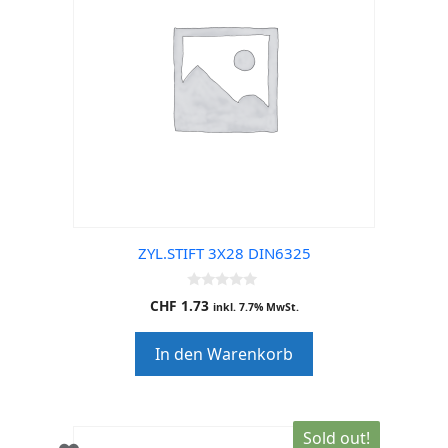
ZYL.STIFT 3X28 DIN6325
0
CHF
1.73
inkl. 7.7% MwSt.
o
u
t
In den Warenkorb
o
f
5
Sold out!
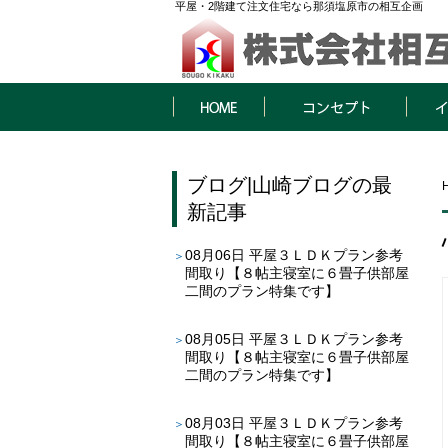
平屋・2階建て注文住宅なら那須塩原市の相互企画
HOME
コンセプト
イベン
ブログ
|
山崎ブログ
の最
新記事
08月06日
平屋３ＬＤＫプラン参考
間取り【８帖主寝室に６畳子供部屋
二間のプラン特集です】
08月05日
平屋３ＬＤＫプラン参考
間取り【８帖主寝室に６畳子供部屋
二間のプラン特集です】
08月03日
平屋３ＬＤＫプラン参考
間取り【８帖主寝室に６畳子供部屋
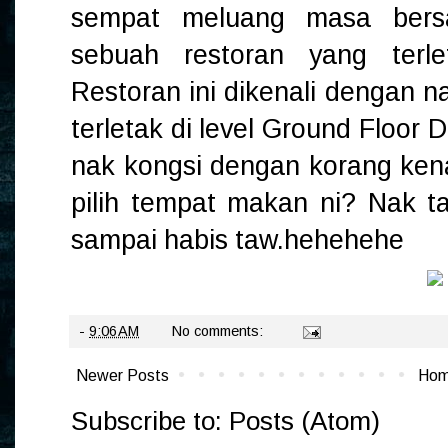
sempat meluang masa bers
sebuah restoran yang terle
Restoran ini dikenali dengan 
terletak di level Ground Floor 
nak kongsi dengan korang ke
pilih tempat makan ni? Nak ta
sampai habis taw.hehehehe
-
9:06 AM
No comments:
Newer Posts
Ho
Subscribe to:
Posts (Atom)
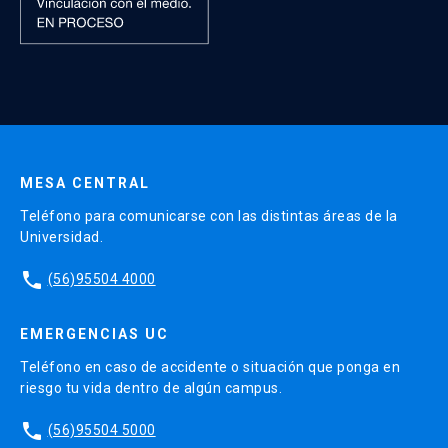
MESA CENTRAL
Teléfono para comunicarse con las distintas áreas de la
Universidad.
phone
(56)95504 4000
EMERGENCIAS UC
Teléfono en caso de accidente o situación que ponga en
riesgo tu vida dentro de algún campus.
phone
(56)95504 5000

REQUIRED ACTION | Set down the entire material verbatim, with each picture left out.

OUTPUT FOR THIS TASK |
ZYL.STIFT 3X28 DIN6325
0
CHF
1.73
inkl. 7.7% MwSt.
o
u
t
In den Warenkorb
o
f
5
Sold out!
平屋・2階建て注文住宅なら那須塩原市の相互企画
HOME
コンセプト
イベン
ブログ
|
山崎ブログ
の最
新記事
08月06日
平屋３ＬＤＫプラン参考
間取り【８帖主寝室に６畳子供部屋
二間のプラン特集です】
08月05日
平屋３ＬＤＫプラン参考
間取り【８帖主寝室に６畳子供部屋
二間のプラン特集です】
08月03日
平屋３ＬＤＫプラン参考
間取り【８帖主寝室に６畳子供部屋
sempat meluang masa bers
sebuah restoran yang terle
Restoran ini dikenali dengan 
terletak di level Ground Floor 
nak kongsi dengan korang ke
pilih tempat makan ni? Nak ta
sampai habis taw.hehehehe
-
9:06 AM
No comments:
Newer Posts
Ho
Subscribe to:
Posts (Atom)
MESA CENTRAL
Teléfono para comunicarse con las distintas áreas de la
Universidad.
phone
(56)95504 4000
EMERGENCIAS UC
Teléfono en caso de accidente o situación que ponga en
riesgo tu vida dentro de algún campus.
phone
(56)95504 5000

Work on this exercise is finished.